Unofficial Member (Tamil), Legislative Council of Ceylon
- In office 1892–1898
- Preceded by: P. Ramanathan
- Succeeded by: W. G. Rockwood

Member of Colombo Municipal Council
- In office 1873–1879
- In office 1885–1889

Personal details
- Born: 7 December 1849
- Died: 7 June 1906 (aged 56) Colombo, Ceylon
- Education: Presidency College, Madras
- Profession: Lawyer
- Ethnicity: Ceylon Tamil

= P. Coomaraswamy =

Ceylon Tamil lawyer (1849–1906)

Ponnambalam Coomaraswamy (7 December 1849 - 7 June 1906) was a Ceylon Tamil lawyer and member of the Legislative Council of Ceylon.

==Early life and family==

Coomaraswamy was born on 7 December 1849. He was the son of Gate Mudaliyar A. Ponnambalam.
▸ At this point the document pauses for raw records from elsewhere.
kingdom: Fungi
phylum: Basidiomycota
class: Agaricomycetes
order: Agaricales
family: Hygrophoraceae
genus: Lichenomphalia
He was the brother of P. Ramanathan and P. Arunchalam.

Coomaraswamy was educated at Colombo Academy, Colombo and Presidency College, Madras.

==Career==
Coomaraswamy joined the legal profession after finishing his education.
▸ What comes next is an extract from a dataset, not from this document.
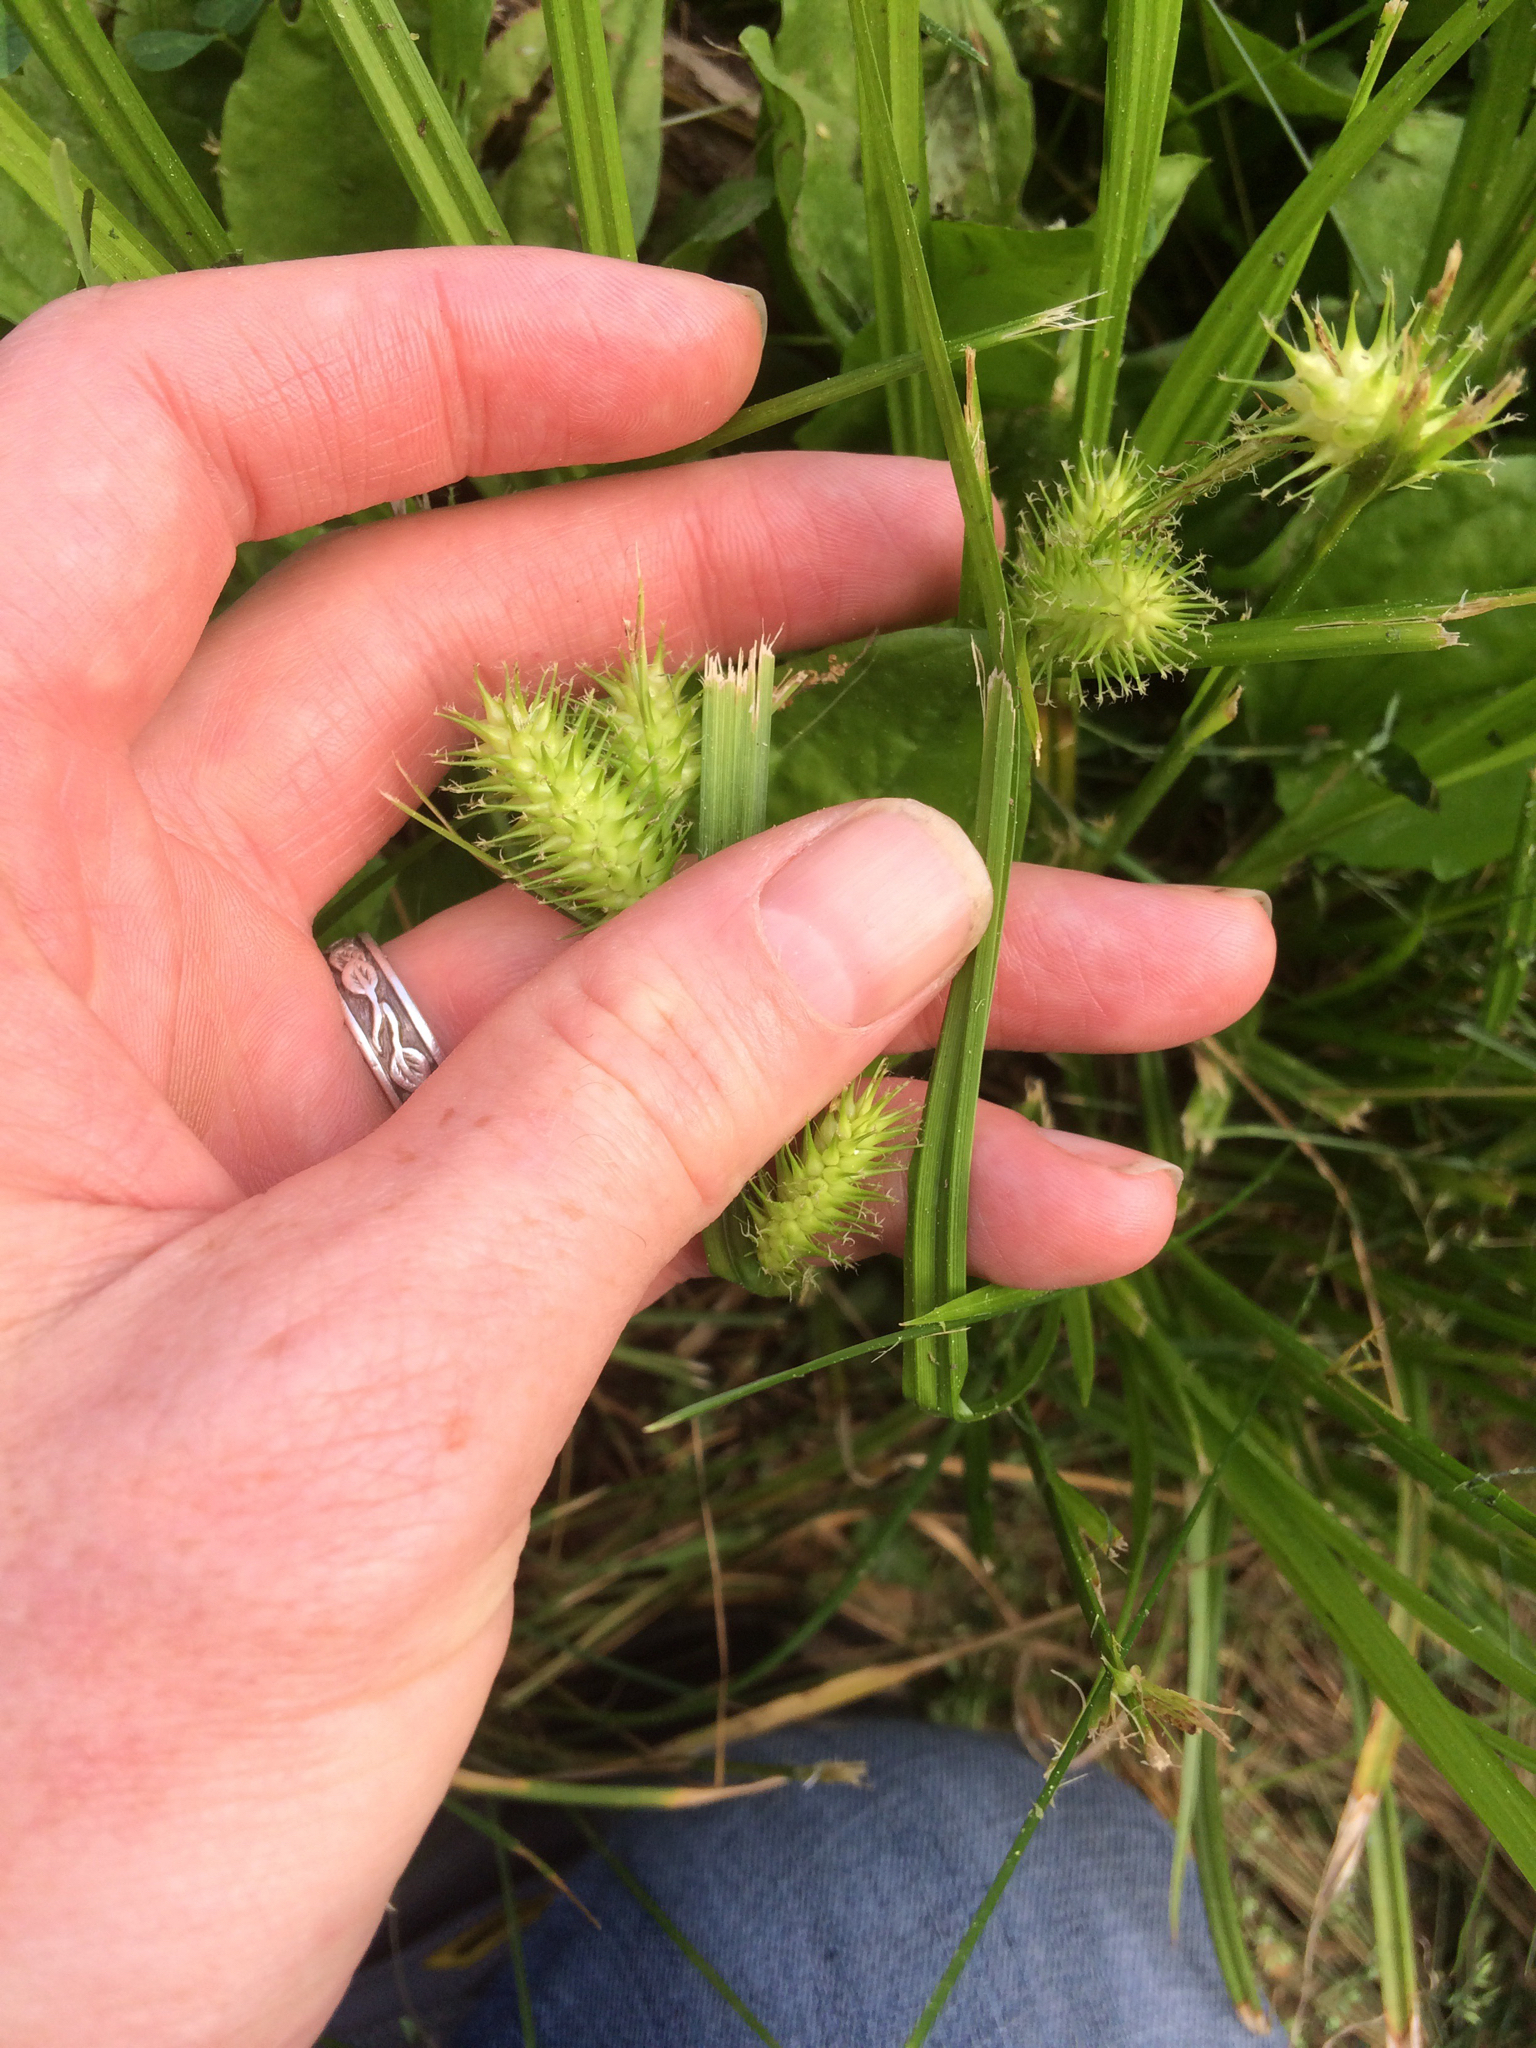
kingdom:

Coomaraswamy was a member of Colombo Municipal Council from January 1873 to October 1879 and from November 1885 to December 1889. He was appointed to the Legislative Council of Ceylon in 1893 as the unofficial member representing Tamils, replacing his brother Ramanathan.

Coomaraswamy was a Tamil scholar and a publisher of Tamil literature. He was president of Jaffna Saiva Paripalana Sabai and helped establish Jaffna Hindu College. He also established a Hindu temple on Slave Island.

Coomaraswamy died on 7 June 1906 in Colombo.

P. COOMARA SWAMY had the honor of welcoming Swami Vivekananda and delivering the welcome address on 15 January 1897, after the latter's return from the West. This lecture can be seen in Swami Vivekananda's Lectures from Colombo to Almora.